Member of Parliament for Red Deer
- In office 1993–2008
- Preceded by: Doug Fee
- Succeeded by: Earl Dreeshen

Personal details
- Born: July 28, 1941 (age 84) Young, Saskatchewan, Canada
- Party: Conservative
- Spouse: Nicole Mills
- Profession: teacher, farmer

= Bob Mills (politician) =

Canadian former federal politician

Robert (Bob) Mills (born July 28, 1941, in Young, Saskatchewan) is a Canadian former federal politician.

==Early life==
Mills was born in Young, Saskatchewan but moved at the age of twelve to Saskatoon. He attended the University of Saskatchewan and graduated with a Bachelor's degree in Science and with an Education diploma. He then moved to Red Deer, Alberta and taught biology at Lindsay Thurber Comprehensive High School in Red Deer until 1979.

==Political career==
In 1979 Mills ran for the Alberta Social Credit Party in the provincial election, but was defeated finishing a close second to Norman Magee. He ran for a second time in the 1982 provincial election as an Independent. He finished second in that race, losing to Jim McPherson.

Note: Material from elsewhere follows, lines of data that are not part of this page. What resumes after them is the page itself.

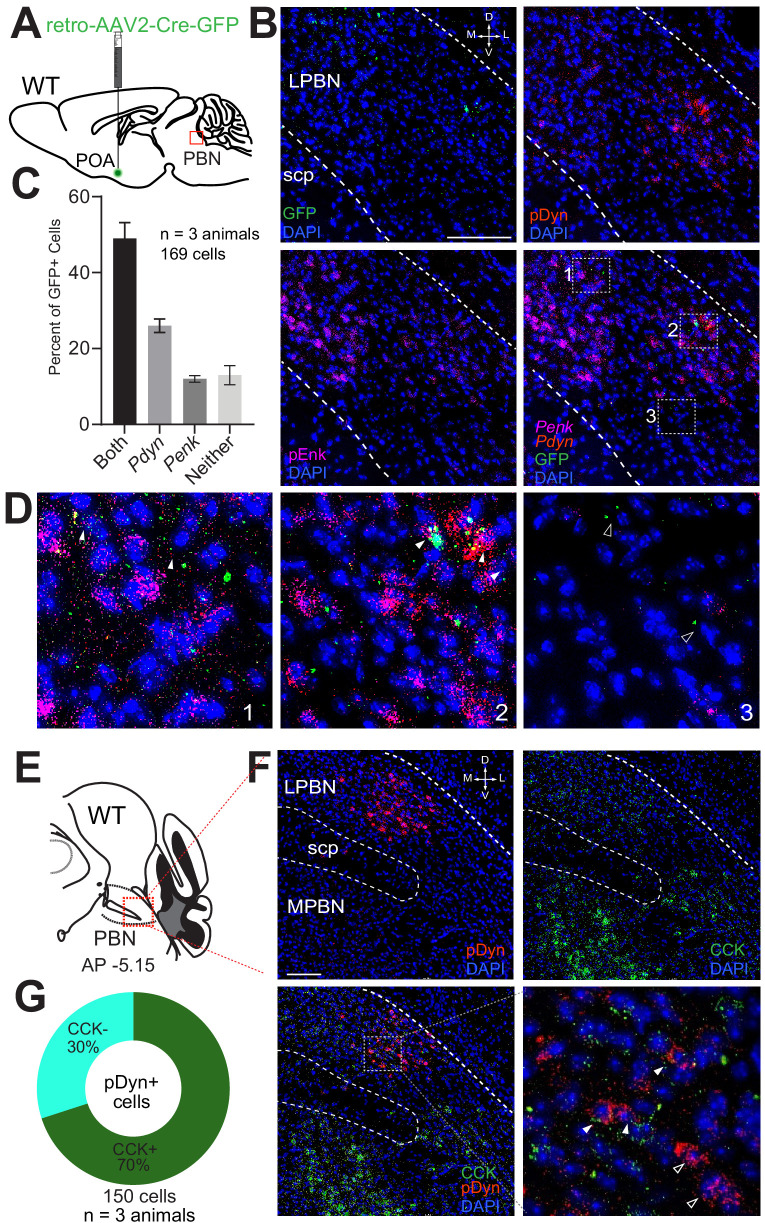
Expression of Pdyn and/or Penk in parabrachial nucleus (PBN)→POA projecting neurons and partially overlapping expression of Cck and Pdyn in LPBN.We examined the expression of Pdyn and Penk in PBN→POA neurons. (A) PBN→POA neurons were marked by injection of retrograde AAV constructs expressing GFP into the POA. (B and C) We performed FISH to label neurons for GFP, Penk, and Pdyn. We found that of cells in LPBN labeled by retroAAV-eGFP 49 ± 4% (mean ± SEM) were also labeled by Penk and Pdyn. (D) The detailed view for the three numbered areas in the overlaid image. Closed arrows mark GFP, Penk, and Pdyn labeled neurons and open arrows mark neurons only labeled for GFP. Of the remaining GFP labeled LBPN neurons 26 ± 2% were labeled by either Pdyn or 12 ± 1% (mean ± SEM) by Penk but not both. 13 ± 3% (mean ± SEM) of GFP labeled LPBN neurons were not labeled by either. n = 3 mice, 169 cells (B and C). We also performed FISH in brain sections from WT mice to examine expression of Cck and Pdyn in PBN neurons. (E and F) Pdyn labeled cells were seen in the lateral PBN and (F) Cck labeled cells were seen in both medial and lateral areas with a more intensely labeled population in the MPBN. Pdyn cells were found to both co-label with Cck (closed arrows) and not co-label with Cck (open arrows). (G) Quantification of randomly selected Pdyn labeled cells in serial PBN sections from three animals demonstrated a mean ± SEM co-labeling with Cck in 70 ± 0.7% of Pdyn cells (n = 3 mice, 150 cells). Scale bars 100 µM.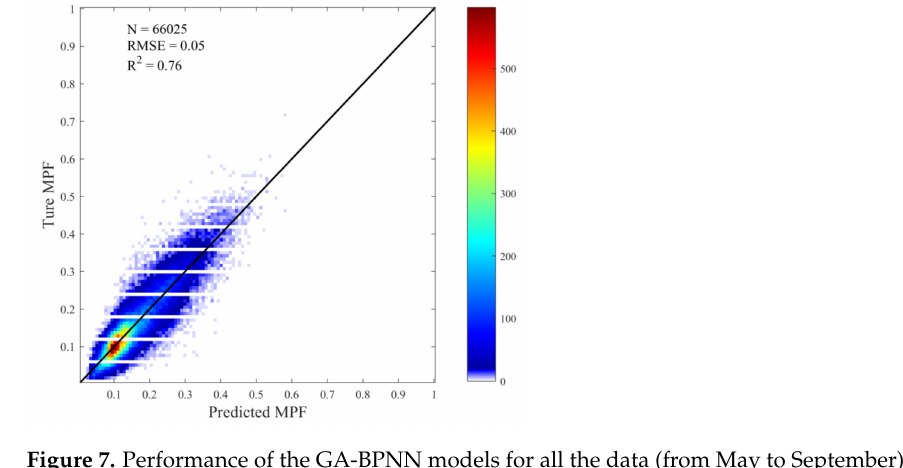
Figure 7. Performance of the GA-BPNN models for all the data (from May to September). The color gradient represents the density of the scatter in each grid.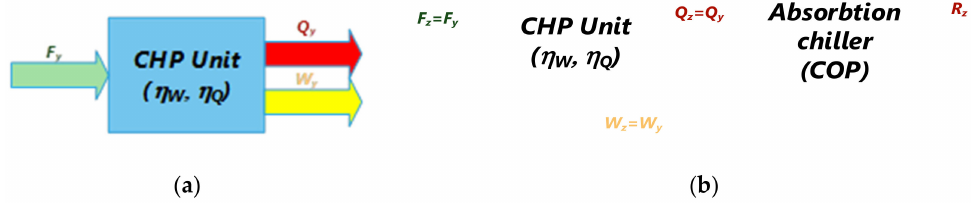
( a ) Cogeneration system (CHP) scheme; ( b ) trigeneration system (summertime configuration-CCHP) scheme. F y / F z —fuel thermal content for CHP/CCHP processes kWht; Q y / Q z —heat from CHP/CCHP processes kWht; R z —cooling from CCHP process (kWht); W y / W z —electricity from CHP/CCHP processes (kWhc); η W / η Q -electrical/thermal energy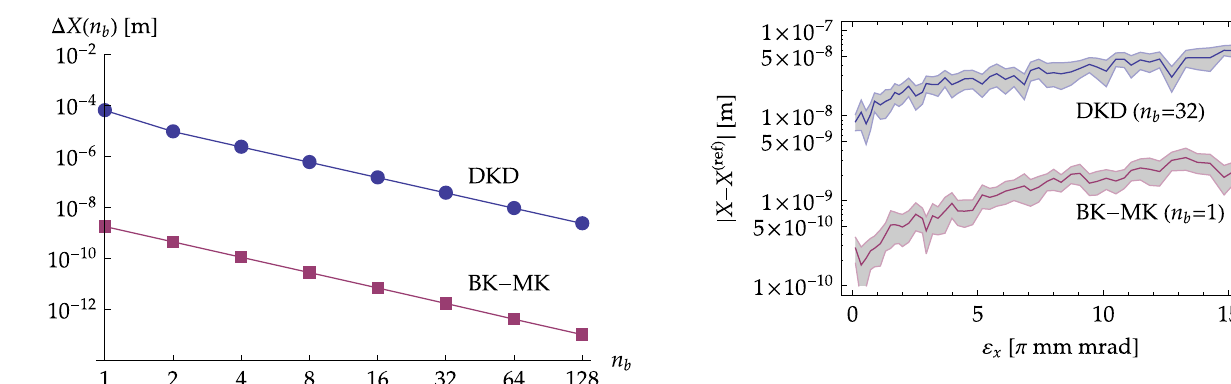
for drift-kick integration b 256 . b ¼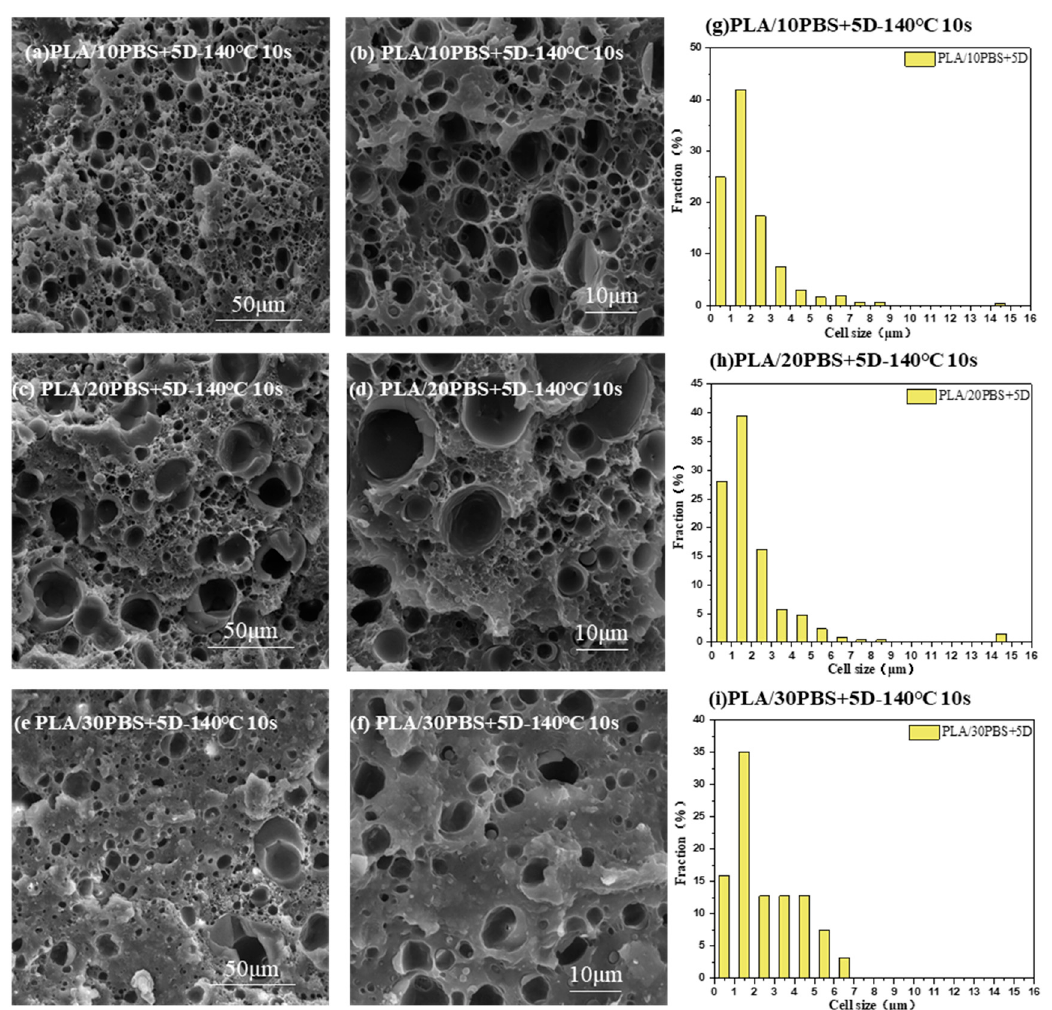
Figure 6. SEM images for PLA/PBS/PDLA after foaming at 140 °C for 10 s. ( a ) PLA/10PBS + 5D 1000×; ( b ) PLA/10PBS + 5D 3000×; ( c ) PLA/20PBS + 5D 1000×; ( d ) PLA/20PBS + 5D 3000×; ( e ) PLA/30PBS + 5D 1000×; ( f ) PLA/30PBS + 5D 3000×; ( g ) cell size distribution of PLA/10PBS + 5D; ( h ) cell size distribution of PLA/20PBS + 5D; ( i ) cell size distribution of PLA/30PBS + 5D.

He then established a travel company and operated it until his election to the Parliament of Canada in the 1993 federal election for Red Deer as a member of the Reform Party of Canada.

In subsequent elections Mills was re-elected as a member of the Canadian Alliance and the Conservative Party of Canada, in that order. He usually ran up some of the largest victory margins in Canadian politics, never winning less than 64 percent of the vote.

Mills served as the Conservative Party's environment critic in the shadow cabinet, until the Conservatives won the 2006 election. He then returned to the backbench until his retirement in 2008.

Mills announced on February 7, 2008, that he would retire at the next election.